Birthday Love: AR Rahman’s musical masterpieces from the 90s

Yasmin Shabir

Features Writer


This artist is passionate, a musical genius and definitely one of a kind. A treasure of creativity that continuously inspires those around him. This legend is none other than the extremely talented Mr AR Rahman, who celebrates his birthday on 6th January. decided to pick five musical masterpieces from the 90s that we feel deserved a special mention. Of course this was a difficult task as there are so many to choose from but here are our five masterpieces from the legend.

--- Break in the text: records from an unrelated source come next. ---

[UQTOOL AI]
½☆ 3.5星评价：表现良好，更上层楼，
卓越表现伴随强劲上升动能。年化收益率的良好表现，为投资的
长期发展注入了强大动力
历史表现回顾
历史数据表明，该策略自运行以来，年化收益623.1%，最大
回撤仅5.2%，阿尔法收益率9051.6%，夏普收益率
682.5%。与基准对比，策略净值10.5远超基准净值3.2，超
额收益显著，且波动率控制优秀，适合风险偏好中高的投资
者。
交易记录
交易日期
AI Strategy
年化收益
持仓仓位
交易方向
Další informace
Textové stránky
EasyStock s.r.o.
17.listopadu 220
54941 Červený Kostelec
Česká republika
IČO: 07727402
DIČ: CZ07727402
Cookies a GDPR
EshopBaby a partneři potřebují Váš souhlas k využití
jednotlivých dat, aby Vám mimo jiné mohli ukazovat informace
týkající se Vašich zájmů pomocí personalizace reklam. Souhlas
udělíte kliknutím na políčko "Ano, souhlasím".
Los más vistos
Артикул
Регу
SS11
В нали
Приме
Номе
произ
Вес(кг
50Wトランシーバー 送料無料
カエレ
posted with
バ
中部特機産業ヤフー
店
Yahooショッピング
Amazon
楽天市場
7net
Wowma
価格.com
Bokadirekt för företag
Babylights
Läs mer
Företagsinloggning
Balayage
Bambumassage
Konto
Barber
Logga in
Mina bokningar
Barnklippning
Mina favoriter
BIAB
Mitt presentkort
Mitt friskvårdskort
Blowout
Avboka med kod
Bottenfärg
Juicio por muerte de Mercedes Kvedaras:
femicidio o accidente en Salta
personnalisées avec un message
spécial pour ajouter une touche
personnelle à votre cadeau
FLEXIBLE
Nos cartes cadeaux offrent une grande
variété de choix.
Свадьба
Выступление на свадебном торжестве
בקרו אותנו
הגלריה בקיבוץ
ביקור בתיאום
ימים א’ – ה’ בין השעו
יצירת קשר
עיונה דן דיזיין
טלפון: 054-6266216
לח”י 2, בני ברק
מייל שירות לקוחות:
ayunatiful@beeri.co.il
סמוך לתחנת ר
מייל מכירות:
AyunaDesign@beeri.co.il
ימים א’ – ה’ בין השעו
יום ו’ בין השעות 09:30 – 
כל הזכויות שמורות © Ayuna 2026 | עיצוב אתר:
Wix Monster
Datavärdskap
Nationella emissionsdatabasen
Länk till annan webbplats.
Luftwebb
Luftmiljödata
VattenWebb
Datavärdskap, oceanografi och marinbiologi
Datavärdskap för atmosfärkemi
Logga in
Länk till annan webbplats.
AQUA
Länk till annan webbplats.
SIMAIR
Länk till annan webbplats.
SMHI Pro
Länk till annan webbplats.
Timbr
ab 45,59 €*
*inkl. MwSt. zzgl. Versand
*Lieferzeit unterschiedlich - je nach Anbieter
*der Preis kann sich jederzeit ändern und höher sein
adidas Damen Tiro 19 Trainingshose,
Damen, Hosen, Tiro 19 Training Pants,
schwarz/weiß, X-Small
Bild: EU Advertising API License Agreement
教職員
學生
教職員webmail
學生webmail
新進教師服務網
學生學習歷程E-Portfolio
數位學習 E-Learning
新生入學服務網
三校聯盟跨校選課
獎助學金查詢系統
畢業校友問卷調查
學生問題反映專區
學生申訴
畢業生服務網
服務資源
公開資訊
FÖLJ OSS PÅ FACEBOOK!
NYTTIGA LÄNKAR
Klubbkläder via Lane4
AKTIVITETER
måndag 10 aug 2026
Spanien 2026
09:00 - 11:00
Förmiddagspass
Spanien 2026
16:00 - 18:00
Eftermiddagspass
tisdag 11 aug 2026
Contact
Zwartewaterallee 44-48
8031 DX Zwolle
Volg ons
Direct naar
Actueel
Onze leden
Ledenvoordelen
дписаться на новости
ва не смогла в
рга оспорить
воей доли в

Chikku Bukku Rayile from ‘Gentleman’ (1993)
To enjoy this song it is necessary to turn up the volume because when the beat hits it’s hard not to dance along. Suresh Peters and GV Prakash Kumar did a superb job with their vocals. Peters starts singing as though he is whispering but then when the bass hits he becomes more lively putting emphasis on certain words. Rahman is simply a mastermind who likes to make use of everything around him, take this song for example. The song is set at a train station and he has smartly used the sound of a train chugging along for the background music in certain portions of the song. Also the way he used a traditional instrument, the shehnai and used it with various types of drums was outstanding.

For this song Gautami, Prabhu Deva and his brother Raju Sundaram made a special appearance in the film. Hats off to the choreographer for this song as the dance steps for both Deva and Sundaram were jaw dropping. Not only this there were elements of comedy where they used effects. Even after so many years this Tamil song is still very popular.

Kya Kare, Kya Na Kare from ‘Rangeela’ (1995)
It wouldn’t be wrong to say that the whole album of ‘Rangeela’ in itself is a treat for the listener. It was Rahman’s first Hindi soundtrack album which fetched him two Filmfare awards.

It felt as though Rahman really wanted to experiment with this soundtrack as he used instruments in such a powering manner that one is left mesmerised. The use of percussion instruments such as the flute and the violin blows one away. In one portion of the song he has Udit Narayan singing and cleverly uses the drum in the background which gives the effect of a gong.

The beginning of the song starts off mellow but as it continues it builds up with the sound of the saxophone and background singers. Then forty seconds into the song Rahman hypnotises the listener with his powerful melody such is the impact of his music.

Ek Bagiya Mein from ‘Sapnay’ (1997)
Once one has heard this song they are unable to forget it. What Rahman did in this song is unheard of for the 90s as he created music that sounded so different but it worked. The vocals of Shankar Mahadevan, Srinivas and K. S. Chithra fit perfectly with the energetic beats of Rahman’s composition. It’s almost as though the song goes through various transitions from a jolly carnival atmosphere to Rajastani beats and then to the kuthu dance portion that could get anyone up and dancing. With the likes of Kajol, Prabhu Deva and Nassar seen grooving to this song they all did justice to his creation.

Ishq Bina 2 from ‘Taal’ (1999)
There were two versions of this song with the first one being a happier version set at a wedding.
The second one is a more dramatic version where the main character Mansi (Aishwarya Rai Bachchan) is performing the song to a large audience with a full orchestra. This particular piece has both traditional and western sounds mixed together in such a beautiful manner, that it’s flawless. The sound of the tabla and harmonium in the first section is so calming to hear and then as the song progresses the listener is hit with the western beats. The violin and the flute played a very important part in this song without them the song would have been incomplete.

The best way to describe this version would be grand as the music is rich and the sounds of the orchestra truly make one feel as though they’re sat in a theatre listening to this musical piece live.

Kavita Krishnamurthy sung with such power and emotion that her voice syncs with the music perfectly. Also a special mention to the great Sukhwinder Singh who accompanied Krishnamurthy’s vocals.

Latka Dikha Diya from ‘Hindustani’ (1996)
The song was picturised on both Kamal Haasan and Urmila Matondkar who were definitely the right people to have for this song. The song has such energy that a confident dancer would be required to match the beats and in this case they did well in terms of casting.

The late Swarnalata sung for Matondkar in this hip shaking number. Rahman must be praised for the music he created for this film as it is simply out of this world. In Indian cinema it was something new that had never been heard of before. More than twenty years later people are still listening to this song, they feel as though it was something made well ahead of its time as the music is so fresh.

The team at wishes Mr AR Rahman a very happy birthday!